- Carta aos Romanos (16)
O dom do Espírito (I)
A vida no Espírito (8,1-17)
Em Jesus Cristo, Deus Pai cumpre com a sua promessa (Gn 3,15): justifica aqueles que conheceu e predestinou para serem conformes à imagem do seu Filho. Embora chamados a viver a sua vocação criatural, os homens fracassaram. No seu amor, Deus Pai não os abandonou. No Filho, tornado instrumento de redenção pelo seu sangue, os justificou. Ao homem glorificado é dada a condição de vida que Jesus Cristo mereceu, contudo como primícias (8,2). Volta o quadro inicial da criação. Nele está o homem com a responsabilidade de se desenvolver na obediência, mediante a superação das tentações e a perseverança nas tribulações. O anima agora o Espírito de Cristo, Cabeça de um povo que nele tem o princípio da regeneração até quando recai no pecado ( 1Jo 2,1).
Mas o homem tem que entender que não tem mais nada a ver com o pecado. A sua vida é o Espírito para a conquista dos valores do Espírito. Os atrativos da carne, satisfeitos de forma desregrada, levam à morte. Para prevenir a sua manifestação é necessário viver a vida do Espírito em toda a sua intensidade, à semelhança de Cristo Jesus que caminhou até a morte. Temos que nos tornar “uma coisa só com ele por uma morte semelhante à sua”(6,5). “Se morremos com ele, temos fé de que também viveremos com ele”(6,8): “pois sofremos com ele para também com ele sermos glorificados” (8,17).
Em princípio, “portanto, não existe mais condenação para aqueles que estão em Cristo Jesus” (8,1) porque, pela fé na sua morte redentora, são justificados e o Espírito é o princípio de força suficiente para resistir à virulência da carne (7,13) e crescer até a estatura adulta de Cristo” (Ef 4,13). “O Espírito socorre a nossa fraqueza,... o próprio Espírito intercede por nós” (8,26).
A dinâmica do nosso crescimento consiste em apelar continuamente ao Espírito de Cristo Jesus merecido pela morte de Cruz, que nós celebramos, na fé, como causa da nossa justificação. Estamos em condições de cumprir a Lei santa e espiritual (7,12.14), observando os seus preceitos (8,4. Contudo, para que o Espírito de Deus habite em nós, devemos realmente pertencer a Cristo. Isso implica a exclusão de todo a qualquer apego ao pecado (8,12. Cf. 1Jo 3,7-10; Ap 2,4-6). Uma vez recebida a presença do Espírito pela conversão que a Palavra anunciada pela Igreja provocou, o fiel que, na fé, recebe o Espírito daquele que por ele morreu e ressuscitou, deve cultivar a fé e a caridade até chegar a viver a efusão plena do Espírito na esperança, que brota de uma virtude comprovada: uma esperança que não será confundida. A fé é cultivada através da vivência dos dons do Espírito até produzir os frutos do Espírito. É somente nessas condições que Cristo está em nós pelo seu Espírito que nos vivifica de justiça em justiça.
Essa forma de vida será, enfim, selada pela ressurreição na carne. E, porque tornados filhos de Deus, seremos herdeiros, com Cristo, da vida eterna.

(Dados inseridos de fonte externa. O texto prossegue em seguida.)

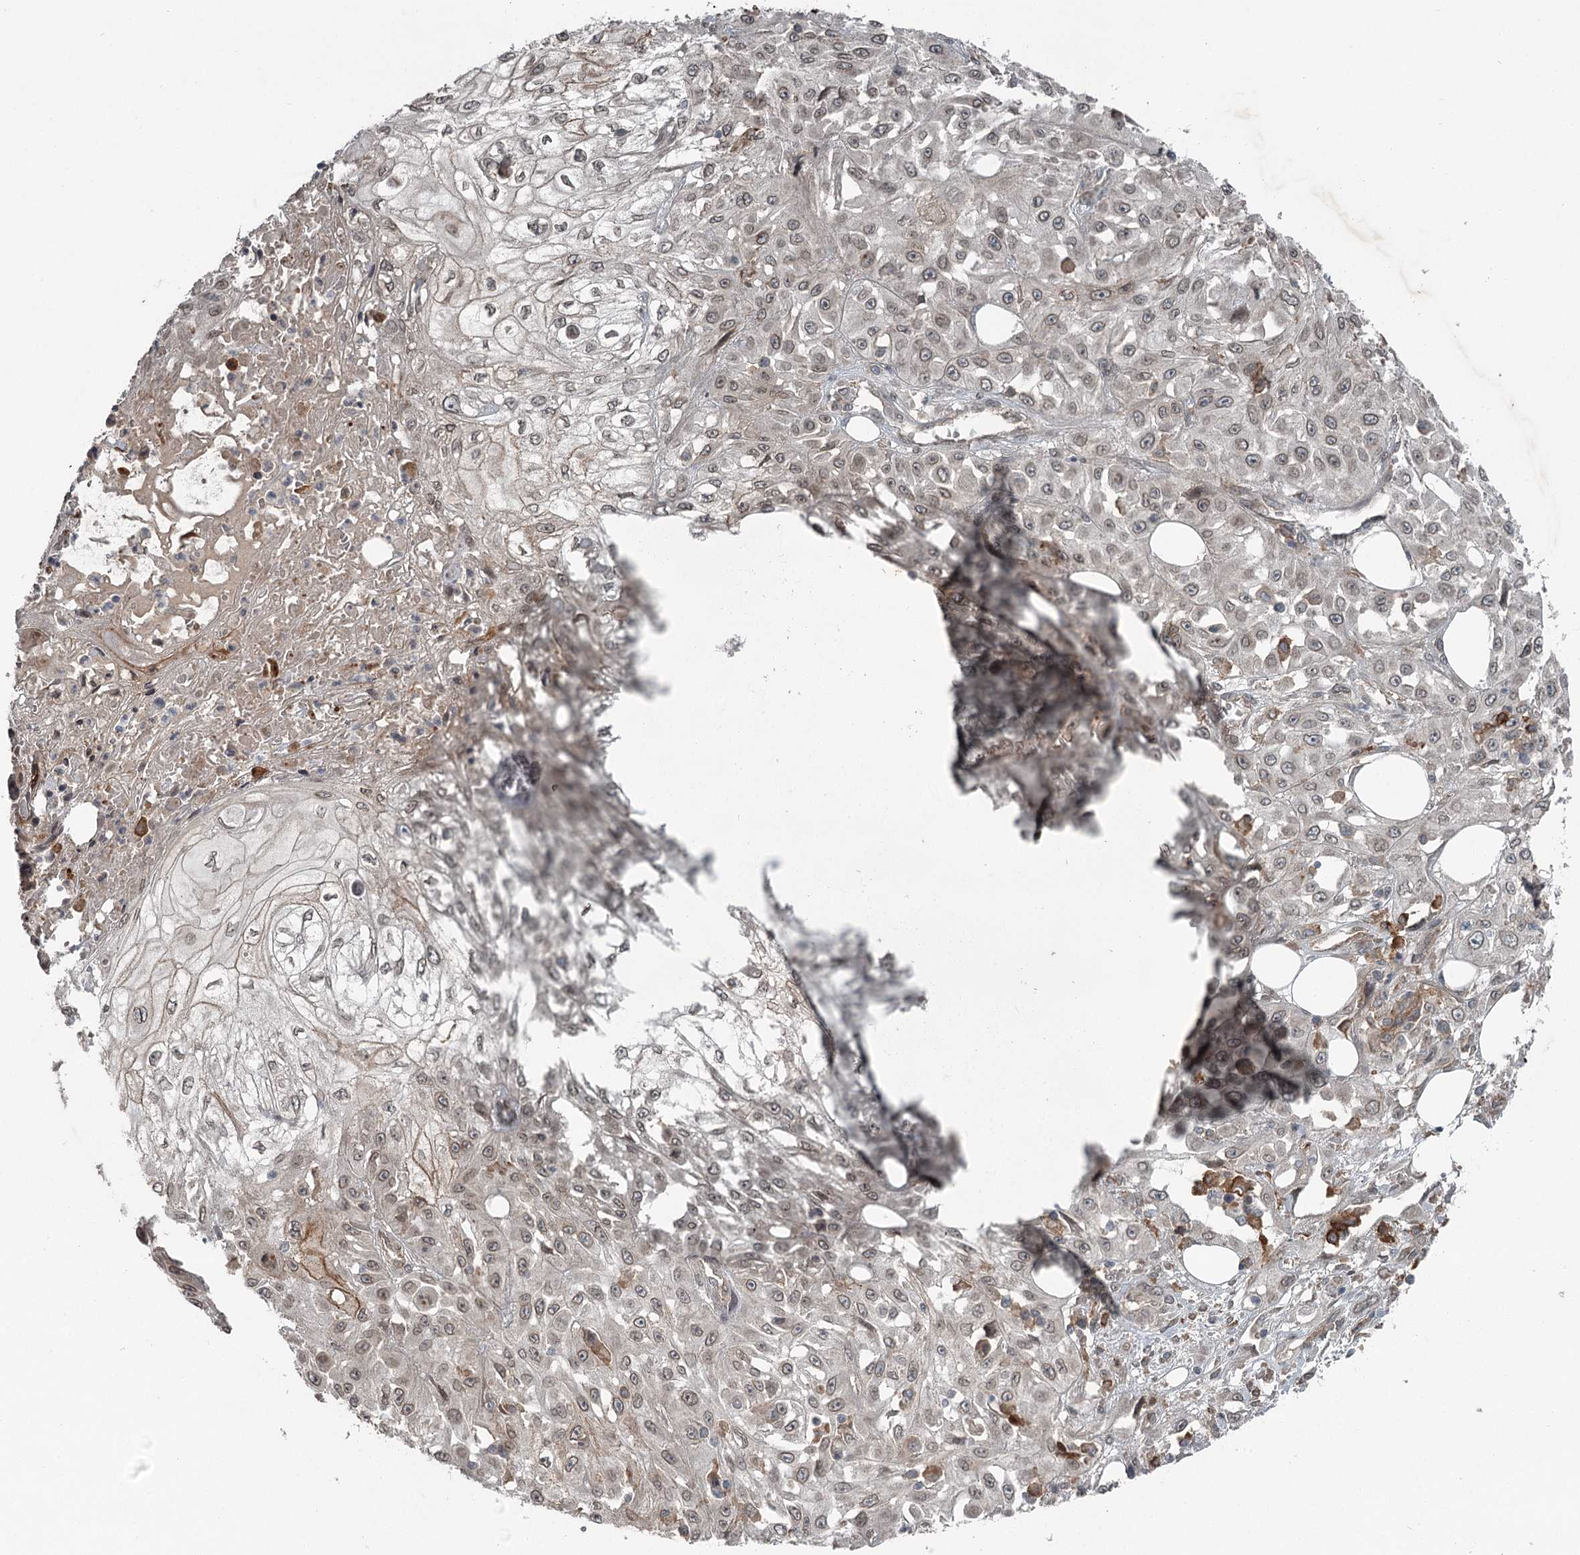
{"staining": {"intensity": "weak", "quantity": "25%-75%", "location": "nuclear"}, "tissue": "skin cancer", "cell_type": "Tumor cells", "image_type": "cancer", "snomed": [{"axis": "morphology", "description": "Squamous cell carcinoma, NOS"}, {"axis": "morphology", "description": "Squamous cell carcinoma, metastatic, NOS"}, {"axis": "topography", "description": "Skin"}, {"axis": "topography", "description": "Lymph node"}], "caption": "Tumor cells reveal weak nuclear expression in approximately 25%-75% of cells in skin cancer.", "gene": "SLC39A8", "patient": {"sex": "male", "age": 75}}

Todas essas realidades vividas por nós afastam qualquer temor de julgamento de condenação porque estamos correspondendo plenamente ao Plano do Pai e à imolação do Filho para a nossa salvação: estamos vivendo plenamente a vida no Espírito.

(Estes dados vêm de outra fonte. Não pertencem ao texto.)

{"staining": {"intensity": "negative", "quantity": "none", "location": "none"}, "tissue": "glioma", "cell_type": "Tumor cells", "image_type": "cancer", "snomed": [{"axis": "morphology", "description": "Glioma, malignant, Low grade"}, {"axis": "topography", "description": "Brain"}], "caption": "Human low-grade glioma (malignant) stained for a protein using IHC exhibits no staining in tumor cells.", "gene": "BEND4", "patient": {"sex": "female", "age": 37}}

A descoberta desses valores nos sintoniza de forma inseparável com o Plano de Deus, pelo qual se revela todo o seu amor, a grandeza da vocação do homem e o esplendor da sua vida que nos foi participada pelo Filho constituído em poder pela sua ressurreição e que doa o Espírito de santidade aos membros do seu Corpo que é a Igreja.
Perguntas para uma reflexão:
1ª) Por que “não existe mais condenação para aqueles que estão em Cristo Jesus”? (8,1)
2ª) De que maneira desenvolvemos a nossa vida em Cristo?
3ª) Quais os benefícios dos que vivem em Cristo Jesus?